Day 2: Bear Beach (km 9) to Chin Beach (km 21)
Read about Day 1 here.
The 12 kilometres between Bear and Chin beaches are some of the hardest on the Juan de Fuca trail; almost the entire section is a series of steep ups and downs! We started out early, after filling our bellies with oatmeal and chocolate.
Although it was tough, Day 2 brought us across streams, over logs, through deep forests, and came with a little tease of a break along a flat logging road.
Every so often, we’d begrudgingly allow some superfit people to go by, but overall we didn’t like people passing us on the trail, so we only took short breaks! When we felt pretty confident about our lead over most of the other hikers leaving Bear Beach that day, we chose a little alcove beside the trail for a quick lunch. Near an edge overlooking the ocean, *one of us* decided this was the perfect opportunity to take advantage of the freedom granted to us by the pee-zee gods and pee off the side of the cliff!
We munched on some beef jerky, trail mix, and dried mango. Yum! But in retrospect, it wasn’t enough to match our physical exertion that day. We *brought* more than enough food with us… we just wanted to keep up our pace (a steady 2km/hour on this terrain)!
Like Bear, sections of Chin Beach can also be cut off at high tide – there’s an emergency shelter above the beach if you don’t make it in time. We made it well before high tide though, and effortfully hobbled over towards the closest, quiet (tiny!) campsite we could find. Our socks and shoes were off within seconds of claiming our campsite!
Dinner was a couple of dehydrated MEC meals; you add boiling water to the bags, then let them sit for about 15 minutes. We decided the meal bags would be awesome hot compresses and put them all over our aching bodies, including backs, feet, and my uterus, which had betrayed me (well, like… betrayed me right on schedule)! The meals tasted delicious for the first few bites. Then they started tasting less awesome and more like exactly what they were: re-hydrated meat and rice. Still pretty good for backpacking!
It started raining that night, and when nature called, we didn’t want to respond by actually venturing fully outdoors. *One of us* peed in shelter of the dry ‘vestibule’ just outside the tent (aiming away of course)! Why am I including these pee records in my otherwise very serious blog? Because obviously this is a very helpful camping tip for when it’s raining in the middle of the night and you have to pee but you’re lazy!

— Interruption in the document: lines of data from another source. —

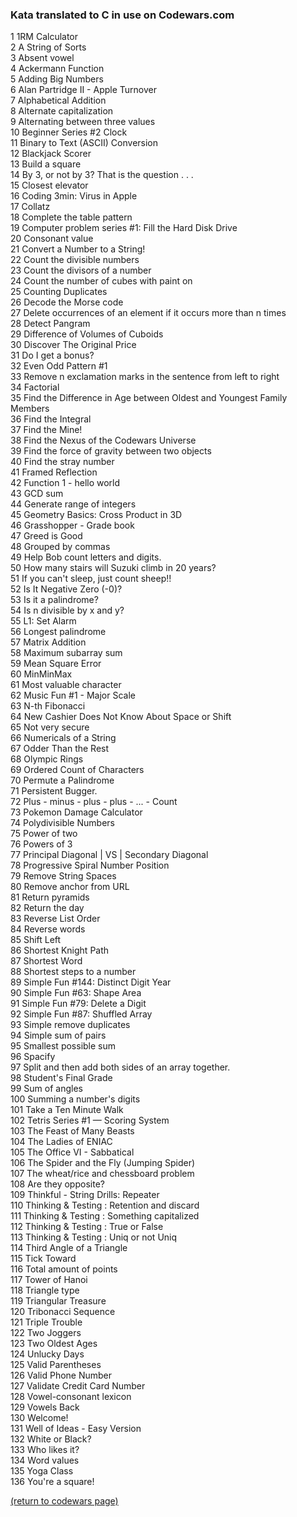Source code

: <!-- For more details see [GitHub Flavored Markdown](https://guides.github.com/features/mastering-markdown/). -->

### Kata translated to C in use on Codewars.com

<!-- eventually these could be ranked by solves and live updated -->
<!-- <a href="http://example.com/" target="_blank">Hello, world!</a> -->
<!-- [1RM Calculator](https://www.codewars.com/kata/595bbea8a930ac0b91000130){:target="_blank"} -->
1  1RM Calculator<br>
2  A String of Sorts<br>
3  Absent vowel<br>
4  Ackermann Function <br>
5  Adding Big Numbers<br>
6  Alan Partridge II - Apple Turnover<br>
7  Alphabetical Addition<br>
8  Alternate capitalization<br>
9  Alternating between three values<br>
10  Beginner Series #2 Clock<br>
11  Binary to Text (ASCII) Conversion<br>
12  Blackjack Scorer<br>
13  Build a square<br>
14  By 3, or not by 3? That is the question . . .<br>
15  Closest elevator<br>
16  Coding 3min: Virus in Apple<br>
17  Collatz<br>
18  Complete the table pattern<br>
19  Computer problem series #1: Fill the Hard Disk Drive<br>
20  Consonant value<br>
21  Convert a Number to a String!<br>
22  Count the divisible numbers<br>
23  Count the divisors of a number<br>
24  Count the number of cubes with paint on<br>
25  Counting Duplicates<br>
26  Decode the Morse code <br>
27  Delete occurrences of an element if it occurs more than n times<br>
28  Detect Pangram<br>
29  Difference of Volumes of Cuboids<br>
30  Discover The Original Price<br>
31  Do I get a bonus?<br>
32  Even Odd Pattern #1<br>
33  Remove n exclamation marks in the sentence from left to right<br>
34  Factorial<br>
35  Find the Difference in Age between Oldest and Youngest Family Members<br>
36  Find the Integral<br>
37  Find the Mine!<br>
38  Find the Nexus of the Codewars Universe<br>
39  Find the force of gravity between two objects<br>
40  Find the stray number<br>
41  Framed Reflection<br>
42  Function 1 - hello world<br>
43  GCD sum <br>
44  Generate range of integers<br>
45  Geometry Basics: Cross Product in 3D<br>
46  Grasshopper - Grade book<br>
47  Greed is Good<br>
48  Grouped by commas<br>
49  Help Bob count letters and digits.<br>
50  How many stairs will Suzuki climb in 20 years?<br>
51  If you can't sleep, just count sheep!!<br>
52  Is It Negative Zero (-0)?<br>
53  Is it a palindrome?<br>
54  Is n divisible by x and y?<br>
55  L1: Set Alarm<br>
56  Longest palindrome<br>
57  Matrix Addition<br>
58  Maximum subarray sum<br>
59  Mean Square Error<br>
60  MinMinMax<br>
61  Most valuable character<br>
62  Music Fun #1 - Major Scale<br>
63  N-th Fibonacci<br>
64  New Cashier Does Not Know About Space or Shift <br>
65  Not very secure<br>
66  Numericals of a String<br>
67  Odder Than the Rest<br>
68  Olympic Rings<br>
69  Ordered Count of Characters<br>
70  Permute a Palindrome<br>
71  Persistent Bugger.<br>
72  Plus - minus - plus - plus - ... - Count<br>
73  Pokemon Damage Calculator<br>
74  Polydivisible Numbers<br>
75  Power of two<br>
76  Powers of 3<br>
77  Principal Diagonal | VS | Secondary Diagonal<br>
78  Progressive Spiral Number Position<br>
79  Remove String Spaces<br>
80  Remove anchor from URL<br>
81  Return pyramids<br>
82  Return the day <br>
83  Reverse List Order<br>
84  Reverse words<br>
85  Shift Left<br>
86  Shortest Knight Path<br>
87  Shortest Word<br>
88  Shortest steps to a number<br>
89  Simple Fun #144: Distinct Digit Year<br>
90  Simple Fun #63: Shape Area<br>
91  Simple Fun #79: Delete a Digit<br>
92  Simple Fun #87: Shuffled Array<br>
93  Simple remove duplicates<br>
94  Simple sum of pairs<br>
95  Smallest possible sum <br>
96  Spacify<br>
97  Split and then add both sides of an array together.<br>
98  Student's Final Grade<br>
99  Sum of angles<br>
100  Summing a number's digits<br>
101  Take a Ten Minute Walk<br>
102  Tetris Series #1 — Scoring System<br>
103  The Feast of Many Beasts<br>
104  The Ladies of ENIAC<br>
105  The Office VI - Sabbatical<br>
106  The Spider and the Fly (Jumping Spider)<br>
107  The wheat/rice and chessboard problem<br>
108  Are they opposite?<br>
109  Thinkful - String Drills: Repeater<br>
110  Thinking & Testing : Retention and discard<br>
111  Thinking & Testing : Something capitalized<br>
112  Thinking & Testing : True or False<br>
113  Thinking & Testing : Uniq or not Uniq<br>
114  Third Angle of a Triangle<br>
115  Tick Toward<br>
116  Total amount of points<br>
117  Tower of Hanoi<br>
118  Triangle type<br>
119  Triangular Treasure<br>
120  Tribonacci Sequence<br>
121  Triple Trouble<br>
122  Two Joggers<br>
123  Two Oldest Ages<br>
124  Unlucky Days<br>
125  Valid Parentheses<br>
126  Valid Phone Number<br>
127  Validate Credit Card Number<br>
128  Vowel-consonant lexicon<br>
129  Vowels Back<br>
130  Welcome!<br>
131  Well of Ideas - Easy Version<br>
132  White or Black?<br>
133  Who likes it?<br>
134  Word values<br>
135  Yoga Class<br>
136  You're a square!<br>

<a href="https://rowcased.github.io/codewars.html#translator">(return to codewars page)</a>

<!--
<a href="https://rowcased.github.io/">(return to portfolio)</a>
<hr>
-->
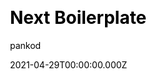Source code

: ---
title: Next Boilerplate
github: https://github.com/pankod/next-boilerplate
demo: https://pankod.github.io/next-boilerplate/
license: MIT
author: pankod
author_link: ''
author_twitter: pankoddev
date: 2021-04-29T00:00:00.000Z
ssg:
  - Next
cms: null
css:
  - Tailwind
category:
  - Boilerplate
description: >-
  A well-structured production ready Next.js boilerplate with Typescript, Redux,
  Jest, Enzyme, Express.js, Sass, Css, EnvConfig, Fetch, Reverse Proxy, Bundle
  Analyzer and Built-in Project CLI.
draft: true
publish_date: '2018-12-19T13:36:52Z'
update_date: '2021-03-08T13:42:42Z'
github_star: 1404
github_fork: 272
---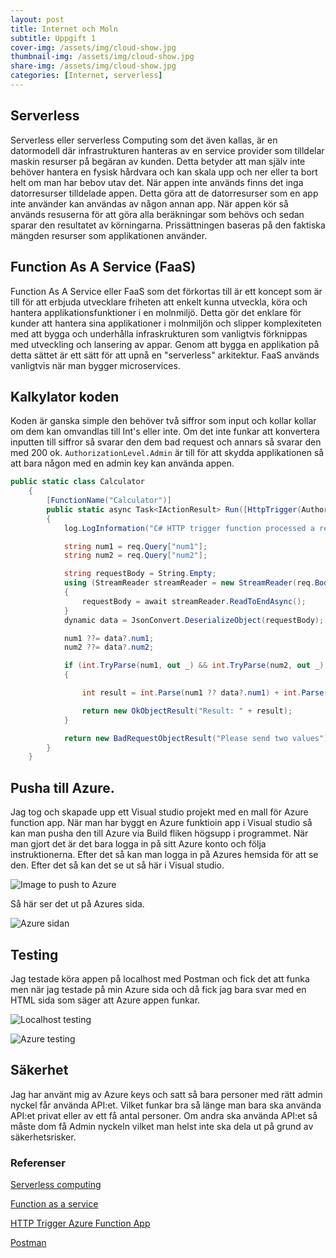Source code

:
 ```yaml
---
layout: post
title: Internet och Moln
subtitle: Uppgift 1
cover-img: /assets/img/cloud-show.jpg
thumbnail-img: /assets/img/cloud-show.jpg
share-img: /assets/img/cloud-show.jpg
categories: [Internet, serverless]
---
```


## Serverless

Serverless eller serverless Computing som det även kallas, är en datormodell där infrastrukturen hanteras av en service provider som tilldelar maskin resurser på begäran av kunden. Detta betyder att man själv inte behöver hantera en fysisk hårdvara och kan skala upp och ner eller ta bort helt om man har bebov utav det. När appen inte används finns det inga datorresurser tilldelade appen. Detta göra att de datorresurser som en app inte använder kan användas av någon annan app. När appen kör så används resuserna för att göra alla beräkningar som behövs och sedan sparar den resultatet av körningarna. Prissättningen baseras på den faktiska mängden resurser som applikationen använder.

## Function As A Service (FaaS)

Function As A Service eller FaaS som det förkortas till är ett koncept som är till för att erbjuda utvecklare friheten att enkelt kunna utveckla, köra och hantera applikationsfunktioner i en molnmiljö. Detta gör det enklare för kunder att hantera sina applikationer i molnmiljön och slipper komplexiteten med att bygga och underhålla infraskrukturen som vanligtvis förknippas med utveckling och lansering av appar. Genom att bygga en applikation på detta sättet är ett sätt för att upnå en "serverless" arkitektur. FaaS används vanligtvis när man bygger microservices.

## Kalkylator koden

Koden är ganska simple den behöver två siffror som input och kollar kollar om dem kan omvandlas till Int's eller inte. Om det inte funkar att konvertera inputten till siffror så svarar den dem bad request och annars så svarar den med 200 ok. ```AuthorizationLevel.Admin``` är till för att skydda applikationen så att bara någon med en admin key kan använda appen.
```C#
public static class Calculator
    {
        [FunctionName("Calculator")]
        public static async Task<IActionResult> Run([HttpTrigger(AuthorizationLevel.Admin, "get", "post", Route = null)] HttpRequest req, ILogger log)
        {
            log.LogInformation("C# HTTP trigger function processed a request.");

            string num1 = req.Query["num1"];
            string num2 = req.Query["num2"];

            string requestBody = String.Empty;
            using (StreamReader streamReader = new StreamReader(req.Body))
            {
                requestBody = await streamReader.ReadToEndAsync();
            }
            dynamic data = JsonConvert.DeserializeObject(requestBody);

            num1 ??= data?.num1;
            num2 ??= data?.num2;

            if (int.TryParse(num1, out _) && int.TryParse(num2, out _))
            {

                int result = int.Parse(num1 ?? data?.num1) + int.Parse(num2 ?? data?.num2);

                return new OkObjectResult("Result: " + result);
            }

            return new BadRequestObjectResult("Please send two values");
        }
    }
```

## Pusha till Azure.

Jag tog och skapade upp ett Visual studio projekt med en mall för Azure function app. När man har byggt en Azure funktioin app i Visual studio så kan man pusha den till Azure via Build fliken högsupp i programmet. När man gjort det är det bara logga in på sitt Azure konto och följa instruktionerna. Efter det så kan man logga in på Azures hemsida för att se den. Efter det så kan det se ut så här i Visual studio.

![Image to push to Azure](https://raw.githubusercontent.com/Kristianjimmefors/Programmerings-grottan/main/assets/img/Asure-push.PNG)

Så här ser det ut på Azures sida.

![Azure sidan](https://raw.githubusercontent.com/Kristianjimmefors/Programmerings-grottan/main/assets/img/Function-app.PNG)

## Testing

Jag testade köra appen på localhost med Postman och fick det att funka men när jag testade på min Azure sida och då fick jag bara svar med en HTML sida som säger att Azure appen funkar.

![Localhost testing](https://raw.githubusercontent.com/Kristianjimmefors/Programmerings-grottan/main/assets/img/Localhost-testing.PNG)

![Azure testing](https://raw.githubusercontent.com/Kristianjimmefors/Programmerings-grottan/main/assets/img/Azure-test.PNG)

## Säkerhet

Jag har använt mig av Azure keys och satt så bara personer med rätt admin nyckel får använda API:et. Vilket funkar bra så länge man bara ska använda API:et privat eller av ett få antal personer. Om andra ska använda API:et så måste dom få Admin nyckeln vilket man helst inte ska dela ut på grund av säkerhetsrisker.

### Referenser

[Serverless computing](https://en.wikipedia.org/wiki/Serverless_computing)

[Function as a service](https://en.wikipedia.org/wiki/Function_as_a_service)

[HTTP Trigger Azure Function App](https://www.c-sharpcorner.com/article/how-to-create-an-http-trigger-azure-function-app-using-visual-studio-20172/)

[Postman](https://www.postman.com/)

Despite the challenges that came with this section of the trail, it was actually pretty fun. It felt like a huge accomplishment each time we conquered another hill. In my notebook that day, I wrote: “So hard! Hips, feet, back, knees could barely bend!” But in my memory, we were still laughing and joking, rather than grumbling and complaining about our aching bodies, right up until we collapsed at our campsite on Chin Beach. Whether I’m romanticizing it or not, it was a good day, and our looong foot and back massages that night were well-deserved!